The task
When a line below holds the string "Numbers", show that line.
=== Begin Enclosure ===
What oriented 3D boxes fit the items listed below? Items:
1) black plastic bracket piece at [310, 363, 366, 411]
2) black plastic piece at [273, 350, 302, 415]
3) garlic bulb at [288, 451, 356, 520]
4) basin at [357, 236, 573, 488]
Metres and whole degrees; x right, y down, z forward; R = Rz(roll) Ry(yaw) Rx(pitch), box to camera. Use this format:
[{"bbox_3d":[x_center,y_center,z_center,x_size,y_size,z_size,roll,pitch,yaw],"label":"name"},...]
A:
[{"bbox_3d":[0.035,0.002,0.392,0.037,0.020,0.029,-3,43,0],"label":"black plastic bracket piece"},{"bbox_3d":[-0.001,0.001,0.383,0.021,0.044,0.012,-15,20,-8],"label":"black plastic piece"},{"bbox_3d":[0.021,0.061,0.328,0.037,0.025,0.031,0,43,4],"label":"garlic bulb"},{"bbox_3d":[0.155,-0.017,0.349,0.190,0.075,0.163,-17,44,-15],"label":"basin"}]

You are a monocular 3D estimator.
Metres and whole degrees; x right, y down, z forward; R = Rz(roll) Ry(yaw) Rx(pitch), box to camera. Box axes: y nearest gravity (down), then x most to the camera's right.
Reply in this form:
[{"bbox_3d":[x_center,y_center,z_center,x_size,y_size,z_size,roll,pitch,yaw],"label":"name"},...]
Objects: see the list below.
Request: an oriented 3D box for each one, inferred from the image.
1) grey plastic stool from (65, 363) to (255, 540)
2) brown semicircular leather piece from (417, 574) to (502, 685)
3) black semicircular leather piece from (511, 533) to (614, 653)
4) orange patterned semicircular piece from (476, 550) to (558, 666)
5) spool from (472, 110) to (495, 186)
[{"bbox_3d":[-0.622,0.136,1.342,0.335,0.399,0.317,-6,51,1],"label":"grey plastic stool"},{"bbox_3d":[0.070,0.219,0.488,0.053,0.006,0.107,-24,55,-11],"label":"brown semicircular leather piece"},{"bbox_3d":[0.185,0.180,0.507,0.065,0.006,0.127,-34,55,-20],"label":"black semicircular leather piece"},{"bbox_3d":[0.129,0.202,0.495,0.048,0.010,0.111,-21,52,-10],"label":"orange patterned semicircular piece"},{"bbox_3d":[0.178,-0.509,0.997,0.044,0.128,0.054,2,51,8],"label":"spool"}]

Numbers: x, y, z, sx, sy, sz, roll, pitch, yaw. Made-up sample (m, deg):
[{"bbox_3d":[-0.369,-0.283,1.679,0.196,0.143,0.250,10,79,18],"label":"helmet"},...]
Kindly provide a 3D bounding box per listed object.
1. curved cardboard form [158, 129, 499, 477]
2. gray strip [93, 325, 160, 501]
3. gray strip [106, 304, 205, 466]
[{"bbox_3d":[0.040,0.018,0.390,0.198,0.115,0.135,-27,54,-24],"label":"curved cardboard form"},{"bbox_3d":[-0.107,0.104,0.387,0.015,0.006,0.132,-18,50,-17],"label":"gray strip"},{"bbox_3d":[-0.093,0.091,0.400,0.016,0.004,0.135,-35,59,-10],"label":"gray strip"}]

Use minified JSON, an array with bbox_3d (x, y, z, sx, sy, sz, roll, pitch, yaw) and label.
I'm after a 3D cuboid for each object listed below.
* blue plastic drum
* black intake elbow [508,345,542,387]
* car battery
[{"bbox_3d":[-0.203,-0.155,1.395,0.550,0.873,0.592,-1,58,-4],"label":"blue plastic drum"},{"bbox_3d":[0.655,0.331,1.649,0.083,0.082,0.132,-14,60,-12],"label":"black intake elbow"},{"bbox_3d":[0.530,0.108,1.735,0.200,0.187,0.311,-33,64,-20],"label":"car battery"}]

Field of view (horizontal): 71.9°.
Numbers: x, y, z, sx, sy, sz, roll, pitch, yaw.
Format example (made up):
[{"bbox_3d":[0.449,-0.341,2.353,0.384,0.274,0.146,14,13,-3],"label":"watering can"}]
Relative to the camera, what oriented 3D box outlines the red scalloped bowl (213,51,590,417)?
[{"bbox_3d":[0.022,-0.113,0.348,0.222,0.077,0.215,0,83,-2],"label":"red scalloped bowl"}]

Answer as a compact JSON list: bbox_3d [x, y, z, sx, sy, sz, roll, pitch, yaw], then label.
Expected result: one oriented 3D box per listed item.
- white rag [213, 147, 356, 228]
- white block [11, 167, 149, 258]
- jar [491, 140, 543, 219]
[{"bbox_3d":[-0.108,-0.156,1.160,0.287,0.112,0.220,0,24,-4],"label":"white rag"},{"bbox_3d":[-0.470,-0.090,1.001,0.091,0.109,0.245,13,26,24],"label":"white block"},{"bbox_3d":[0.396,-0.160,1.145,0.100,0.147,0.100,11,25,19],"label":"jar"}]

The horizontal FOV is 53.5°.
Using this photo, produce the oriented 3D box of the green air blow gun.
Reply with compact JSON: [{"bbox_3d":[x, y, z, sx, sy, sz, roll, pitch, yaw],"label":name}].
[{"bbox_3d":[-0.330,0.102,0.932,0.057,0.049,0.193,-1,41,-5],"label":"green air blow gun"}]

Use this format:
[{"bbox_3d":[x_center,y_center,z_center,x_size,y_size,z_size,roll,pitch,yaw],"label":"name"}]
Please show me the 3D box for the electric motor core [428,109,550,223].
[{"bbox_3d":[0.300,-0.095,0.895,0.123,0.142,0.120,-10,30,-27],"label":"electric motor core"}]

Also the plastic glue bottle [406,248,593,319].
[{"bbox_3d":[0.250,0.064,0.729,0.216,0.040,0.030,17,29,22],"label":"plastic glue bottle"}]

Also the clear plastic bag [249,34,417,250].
=== End Enclosure ===
Answer below
Numbers: x, y, z, sx, sy, sz, roll, pitch, yaw. Made-up sample (m, deg):
Numbers: x, y, z, sx, sy, sz, roll, pitch, yaw.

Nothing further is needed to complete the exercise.